Next month, on May 29th, my new book Stone the Crows will be available from Dreamspinner. It’s the sequel to Dog Days, my first book with Dreamspinner, and the first series that I’ve written. All of which is very exciting, but I got to tell you that book slaughtered me.
It wasn’t the writing, it was the self-doubt.
I’m not a cocky author by any means–although I do have my reaction to bad reviews pared down to an efficient five hours of rolling on the floor and wailing–but I am usually confident in the concept of what I want to write. If only because I’ve spent a few weeks relentlessly bending my friends ears with what I have planned and where it is going to go before I ever put finger to key. I’d done the same with Stone the Crows but…I just couldn’t shut up this irritating little whinge of self-doubt.
Not ‘what if no one likes it’, but ‘what if this isn’t as good as Dog Days’.
I started, deleted, restarted. I wrote it from different POVs, changed the plot, cannibalised the words I’d already written. At one point I’m pretty sure that my friends were one more ‘look at this first chapter’ away from locking me in a room.
In the end, though, I wrote it. So I thought I’d talk some about how I got myself over the hump, so to speak. Most of these techniques are the ones I use every time I have a bout of self-doubt, but I just needed to really commit to it this time.

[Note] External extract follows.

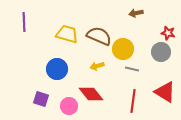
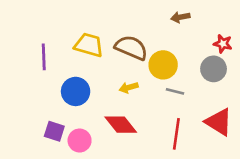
purple line: (24, 22) -> (44, 57), moved
pink circle: (69, 106) -> (80, 141), moved

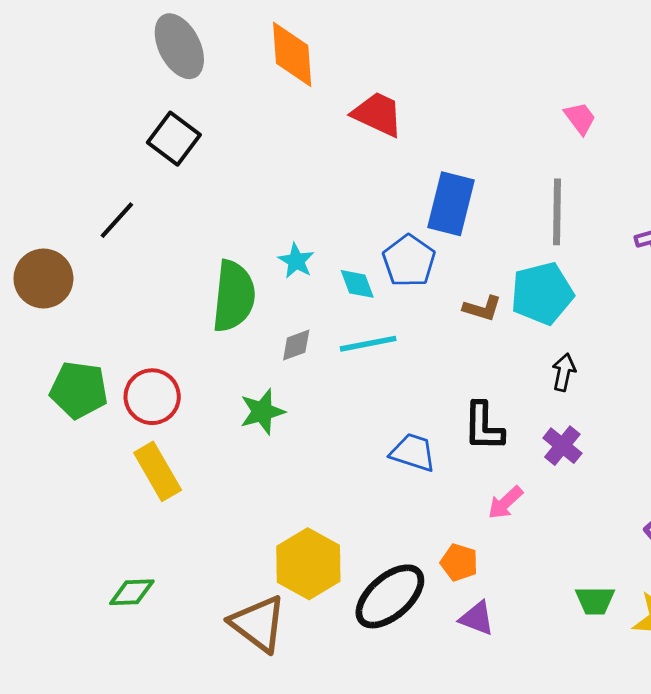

1: People aren’t going to like it. There were people out there who don’t like Harry Potter, who think The Third Policeman isn’t a refreshing dip into whimsy, who don’t consume Rhys Ford books in one sitting while getting their hair done. No matter what you write, no matter how much blood, sweat, and tears you pour into it…there are going to people who hate. So you just have to accept that from the get.
2: You want a good first paragraph. It’s basically the foundation of the book and you need it grab the reader. However, it’s better to have twenty five solid chapters than a single, perfectly polished first chapter. I knew a guy who’d spent five years working on a book, but couldn’t get past revising and re-writing that first chapter. At some point you just have to let that first chapter have its way and push on. There will be an edit. There’s always an edit and you can fix it then.
3: Sometimes the words flow like the Awen itself has crowned you in glory. Your words could make poets weep or raise welts on a king’s face from your satire. Other days you sit and grind out words one at a time, for hours, and find all the joy of an ingrowing toenail in them. Usually, if you’re still trying, there’s not that much difference at the end of the day. I mean, yeah, sometimes you have veered off target for the book and need to course correct. Usually, though, the problem isn’t with the words it’s with you. It doesn’t show.
4: Coffee is your friend.
5: Tell the story you want to tell. Don’t worry about what other people want you to write or what people think is going to see. It’s not irrelevant, even if writing isn’t how you make your living we still want people to read our stuff, but it’s just a distraction. For me, at least. I cannot write something I don’t love and have faith in. If for no other reason than I’m a contrary cuss and if someone told me I should write about zookeepers and matchmaking otters I’d probably have the otters be alien murderers in disguise. I really do like adding ‘…in space!’ to things.
6: Just write. You’re never going to get anything done bookwise if you don’t.
Well, there we go. My rules for writing sequels, or any book. Hopefully it worked!